晚上,我不自覺的串到了鄰家。鄰家主人,六十有餘,一個孩子,未婚。父子倆見我來,急忙讓座,並說:“鍋裏有大豆糝子。”我回答:“咋不早說!飯已吃過了。”“以後咱兩家不如合成一家。”主人說。“那會給你們添麻煩的。”我繼續回答。“到我們家來,是瞧得起我們,添啥麻煩呢!”主人接著說。“娃的意見是啥!”我開玩笑似的問。“有啥說的,合就合吧。”看上去,主人的孩子很爽快。為了弄清山頂上那個水池的情況,閑聊一陣後,我有意轉移了話題:“梁頂上有一個水池,足夠大的,很有點景觀。”主人問:“你上去咧?”我回答:“上去了,路很難走,夠費勁的。”主人說:“那個水池,咱們當地人習慣上把它叫‘天池’,傳說是玉皇大帝下凡洗浴的地方。池中的水,看起來純淨,但那個地方一般人是不常去的,因為,過去有幾家人曾在那裏居住過,由於人為的搗騰,把個池麵經常弄的渾不jiji的,樹葉柴草飄的到處都是。一天,激怒了玉皇大帝,玉皇大帝一氣之下,讓這個山頭三年沒有見到雨水,致使這幾戶人的莊稼顆粒無收,他們隻好遷移它方。之後,池水恢複了平靜,恢複了往日的麵目。”聽到這裏,我似乎又感覺到了,藍天上的白雲從池麵上空緩緩飄過,池麵裏倒映著緩緩飄過的白雲和藍藍的天空。

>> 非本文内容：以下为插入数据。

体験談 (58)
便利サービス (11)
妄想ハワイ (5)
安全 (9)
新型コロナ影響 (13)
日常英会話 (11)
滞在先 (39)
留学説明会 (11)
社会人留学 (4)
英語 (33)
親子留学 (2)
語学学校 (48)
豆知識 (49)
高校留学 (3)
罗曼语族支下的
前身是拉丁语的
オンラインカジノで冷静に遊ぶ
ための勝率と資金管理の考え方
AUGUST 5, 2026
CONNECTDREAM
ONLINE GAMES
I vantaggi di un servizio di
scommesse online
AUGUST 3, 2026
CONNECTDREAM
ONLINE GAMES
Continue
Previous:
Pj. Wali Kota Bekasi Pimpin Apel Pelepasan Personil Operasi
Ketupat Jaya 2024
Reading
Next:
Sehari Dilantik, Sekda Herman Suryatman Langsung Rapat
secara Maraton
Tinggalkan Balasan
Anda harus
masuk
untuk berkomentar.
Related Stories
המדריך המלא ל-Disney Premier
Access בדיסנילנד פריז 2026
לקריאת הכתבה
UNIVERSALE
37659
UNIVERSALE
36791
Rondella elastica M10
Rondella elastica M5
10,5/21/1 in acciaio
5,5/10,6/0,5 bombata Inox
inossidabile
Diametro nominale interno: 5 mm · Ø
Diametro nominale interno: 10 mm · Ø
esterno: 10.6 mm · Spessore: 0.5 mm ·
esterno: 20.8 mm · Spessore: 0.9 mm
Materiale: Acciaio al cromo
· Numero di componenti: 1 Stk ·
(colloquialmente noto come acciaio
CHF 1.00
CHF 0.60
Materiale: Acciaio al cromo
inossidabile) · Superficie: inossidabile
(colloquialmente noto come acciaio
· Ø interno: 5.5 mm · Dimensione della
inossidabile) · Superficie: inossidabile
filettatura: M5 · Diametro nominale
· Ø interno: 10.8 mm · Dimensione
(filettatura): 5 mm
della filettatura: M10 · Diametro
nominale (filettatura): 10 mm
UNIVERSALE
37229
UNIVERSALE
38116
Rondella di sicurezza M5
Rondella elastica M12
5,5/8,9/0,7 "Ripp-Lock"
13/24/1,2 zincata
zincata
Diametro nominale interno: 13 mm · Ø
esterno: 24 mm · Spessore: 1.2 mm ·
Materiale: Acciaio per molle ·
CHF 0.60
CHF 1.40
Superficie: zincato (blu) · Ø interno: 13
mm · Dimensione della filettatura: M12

又一個周末,我走近天池。這天,天氣不是多好,初爬山時,呈現多雲,到了頂端,已是陰雲布頂,那時候年輕火盛,不怕下雨,隻喜歡在暴雨狂風中洗浴,所以,沒有在乎天氣的好壞。為了看清楚天池的全貌,我爬上了個製高點。在那裏,呈現在眼前的天池,灰朦朦的,池麵上升騰著霧氣,偶爾,有流雲從池麵上飄過,而且是淡淡的、濃濃的、一絲一絲的。忽然,落起了星星點點的雨,這雨隨著風,逐漸變大,越來越密,繼之,下落如線,一時間,腳下的雨水彙成了小溪。天池池麵,出現了無數個被雨點激起的水泡,這些水泡忽現忽沒,整個場麵,如同一個水的世界。時令,多虧是夏季,我並沒有感到不適。一會兒,雨停了,天空出現了亮區,陰雲慢慢退去,眼下的峽穀,清新氣爽,縷縷紫煙,緩緩升起,環繞山腰,飄散高空。呈現在眼前的天池,猶如一顆璀璨的明星,一個鑲嵌在群山環抱中的藍色寶石,明亮亮,閃銀光,從地理位置上看,池麵明顯低於周圍,看來,一切都恢複了平靜。此時,我在想,高山的天氣就是這樣,一時間是暴雨如注,一會兒又太陽當空,暴雨過後的一切生靈,樹林、藤蔓、禾草恢複得是那麼快,又是那樣的清新自然,為此,我信服了,我在想,這就是大自然生生滅滅、滅滅生生的規律,是大自然能夠永生的真諦。